About this task:
The records below are to be restated word for word, with their images omitted.

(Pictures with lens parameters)

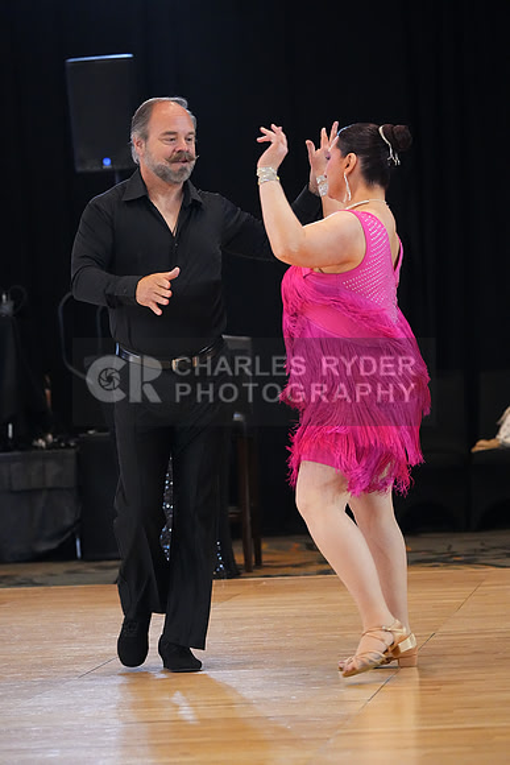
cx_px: 255
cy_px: 382
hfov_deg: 11.1
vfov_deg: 16.5
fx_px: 2633
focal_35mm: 124
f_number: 4.5
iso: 12800
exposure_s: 1/400
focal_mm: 124
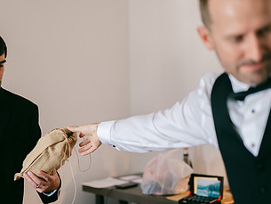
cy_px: 136
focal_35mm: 65
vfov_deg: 22.5
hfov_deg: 29.6
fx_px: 509
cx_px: 90
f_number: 1.2
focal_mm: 35
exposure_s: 1/160
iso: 400
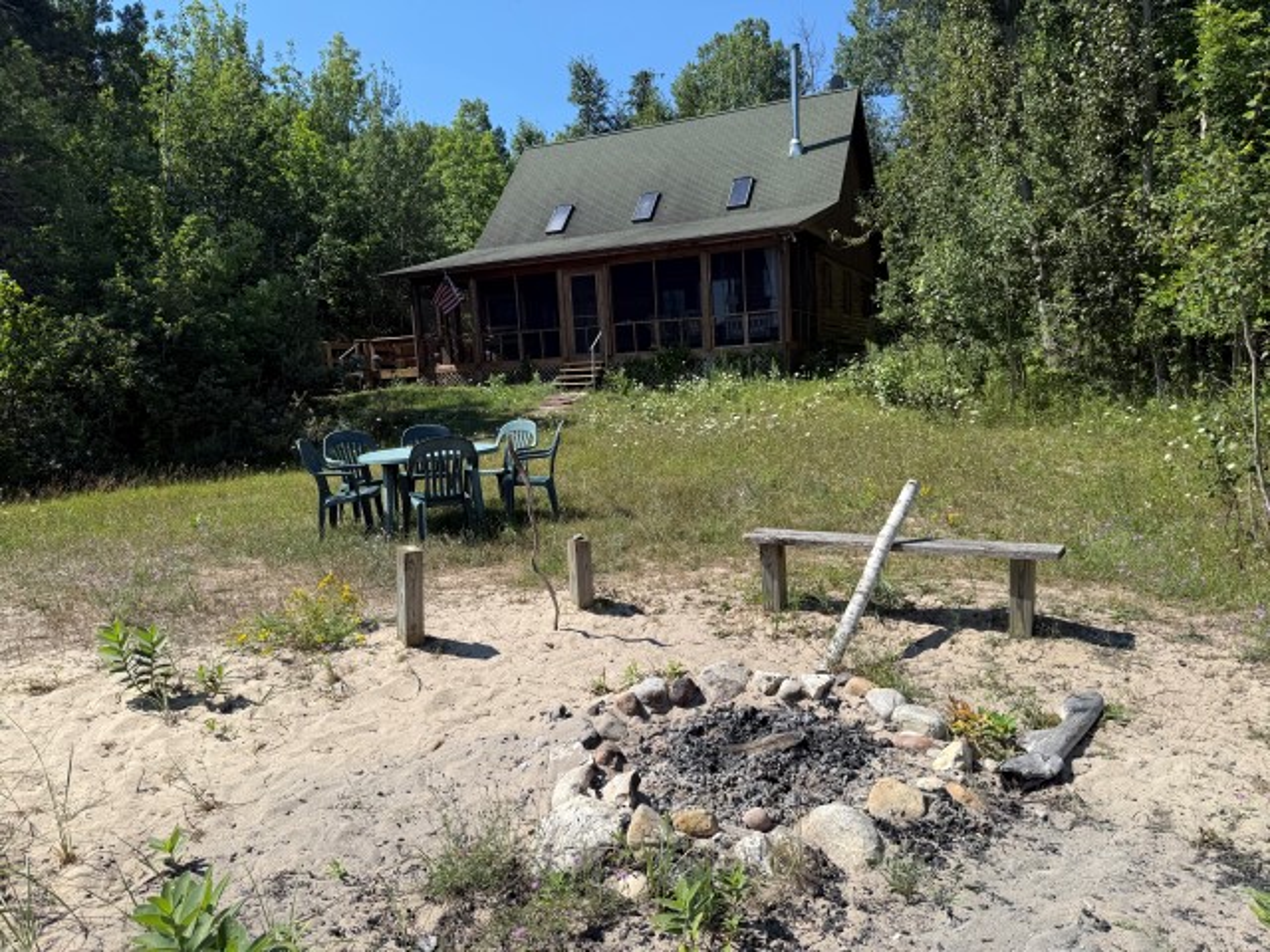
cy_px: 476
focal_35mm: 24
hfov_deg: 71.6
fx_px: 881
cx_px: 635
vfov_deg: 56.8
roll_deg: +3.1
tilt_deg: -6.1
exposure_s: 1/3953
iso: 80
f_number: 1.78
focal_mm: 6.76
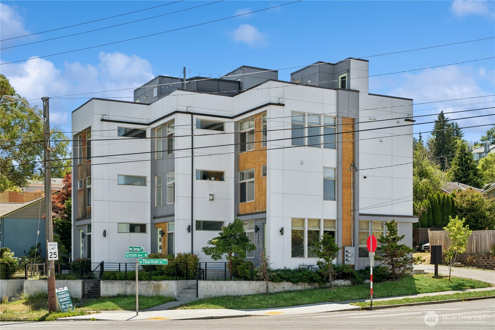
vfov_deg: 27.0
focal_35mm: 50
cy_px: 165
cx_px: 248
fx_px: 687
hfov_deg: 39.6
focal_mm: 50
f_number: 8
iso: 200
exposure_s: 1/500
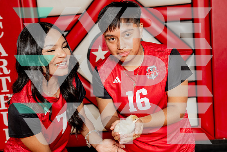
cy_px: 76
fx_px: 316
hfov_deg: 39.5
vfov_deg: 26.9
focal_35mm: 50
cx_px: 114
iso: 640
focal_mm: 44
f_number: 5.6
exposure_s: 1/250
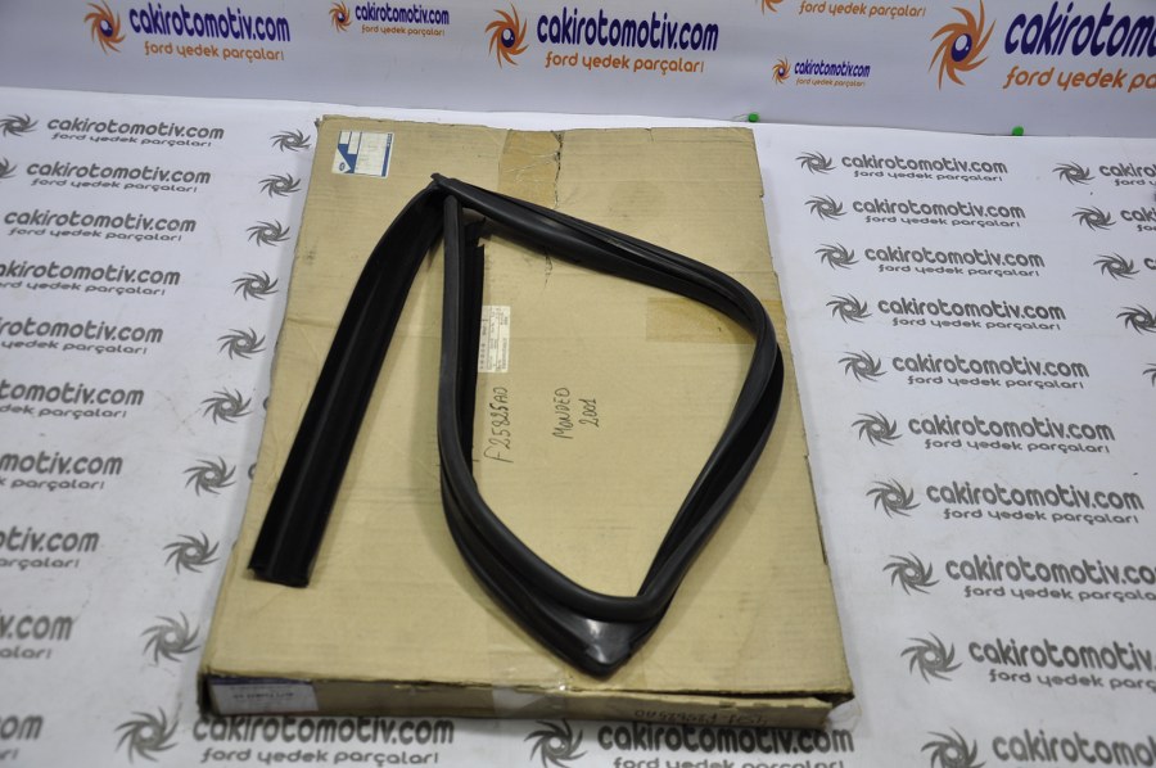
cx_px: 578
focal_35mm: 42
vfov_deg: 31.8
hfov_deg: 46.4
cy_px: 384
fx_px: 1347
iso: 200
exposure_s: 1/40
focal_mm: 28
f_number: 4.5
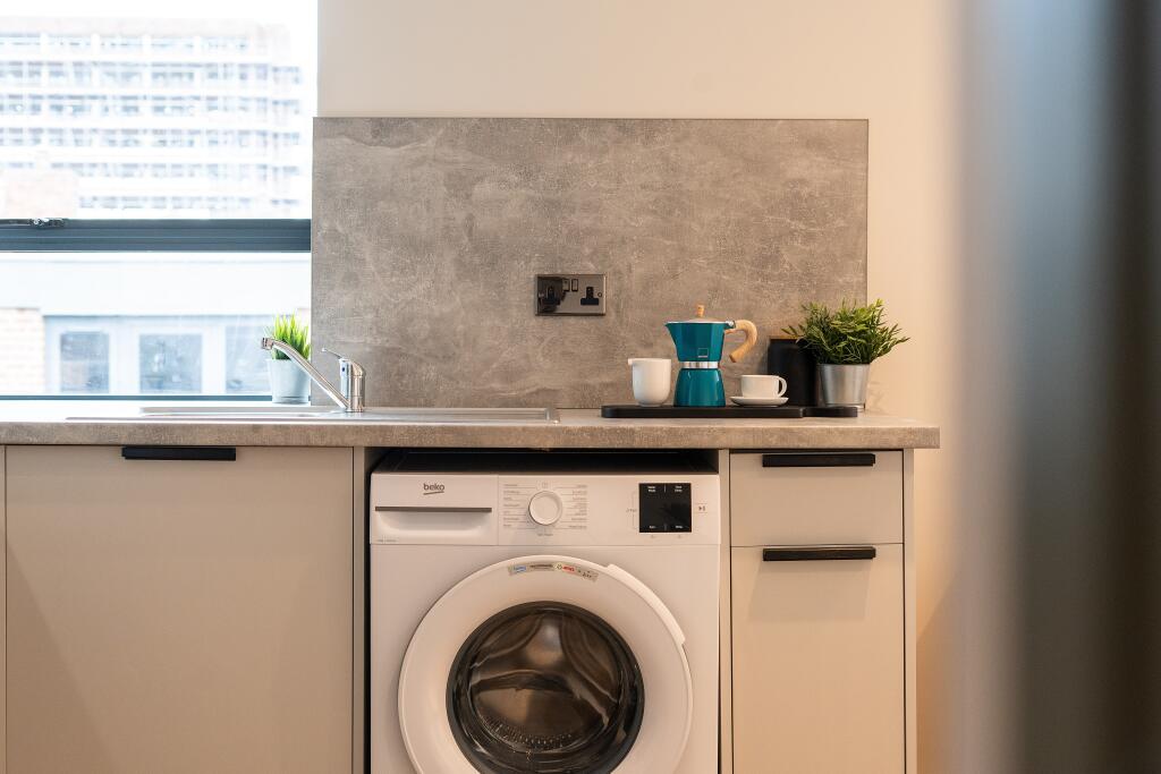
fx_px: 1613
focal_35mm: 50
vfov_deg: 27.0
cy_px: 387
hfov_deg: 39.6
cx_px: 580
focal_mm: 50
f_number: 4
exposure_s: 1/160
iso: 1250
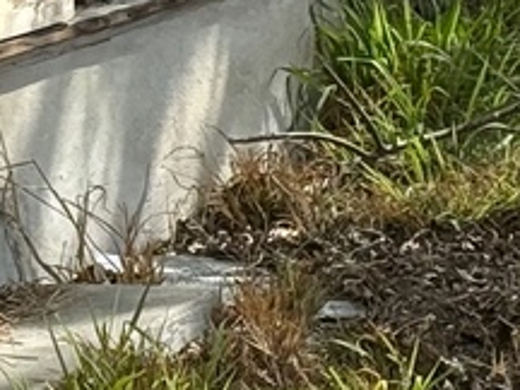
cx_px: 205
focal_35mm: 320
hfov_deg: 6.2
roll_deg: -1.0
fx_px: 4807
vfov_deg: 4.6
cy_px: 265
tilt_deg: -7.4
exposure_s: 1/3891
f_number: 1.78
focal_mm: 6.76
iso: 100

Solution below:
cx_px: 255
cy_px: 382
hfov_deg: 11.1
vfov_deg: 16.5
fx_px: 2633
focal_35mm: 124
f_number: 4.5
iso: 12800
exposure_s: 1/400
focal_mm: 124
cy_px: 136
focal_35mm: 65
vfov_deg: 22.5
hfov_deg: 29.6
fx_px: 509
cx_px: 90
f_number: 1.2
focal_mm: 35
exposure_s: 1/160
iso: 400
cy_px: 476
focal_35mm: 24
hfov_deg: 71.6
fx_px: 881
cx_px: 635
vfov_deg: 56.8
roll_deg: +3.1
tilt_deg: -6.1
exposure_s: 1/3953
iso: 80
f_number: 1.78
focal_mm: 6.76
vfov_deg: 27.0
focal_35mm: 50
cy_px: 165
cx_px: 248
fx_px: 687
hfov_deg: 39.6
focal_mm: 50
f_number: 8
iso: 200
exposure_s: 1/500
cy_px: 76
fx_px: 316
hfov_deg: 39.5
vfov_deg: 26.9
focal_35mm: 50
cx_px: 114
iso: 640
focal_mm: 44
f_number: 5.6
exposure_s: 1/250
cx_px: 578
focal_35mm: 42
vfov_deg: 31.8
hfov_deg: 46.4
cy_px: 384
fx_px: 1347
iso: 200
exposure_s: 1/40
focal_mm: 28
f_number: 4.5
fx_px: 1613
focal_35mm: 50
vfov_deg: 27.0
cy_px: 387
hfov_deg: 39.6
cx_px: 580
focal_mm: 50
f_number: 4
exposure_s: 1/160
iso: 1250
cx_px: 205
focal_35mm: 320
hfov_deg: 6.2
roll_deg: -1.0
fx_px: 4807
vfov_deg: 4.6
cy_px: 265
tilt_deg: -7.4
exposure_s: 1/3891
f_number: 1.78
focal_mm: 6.76
iso: 100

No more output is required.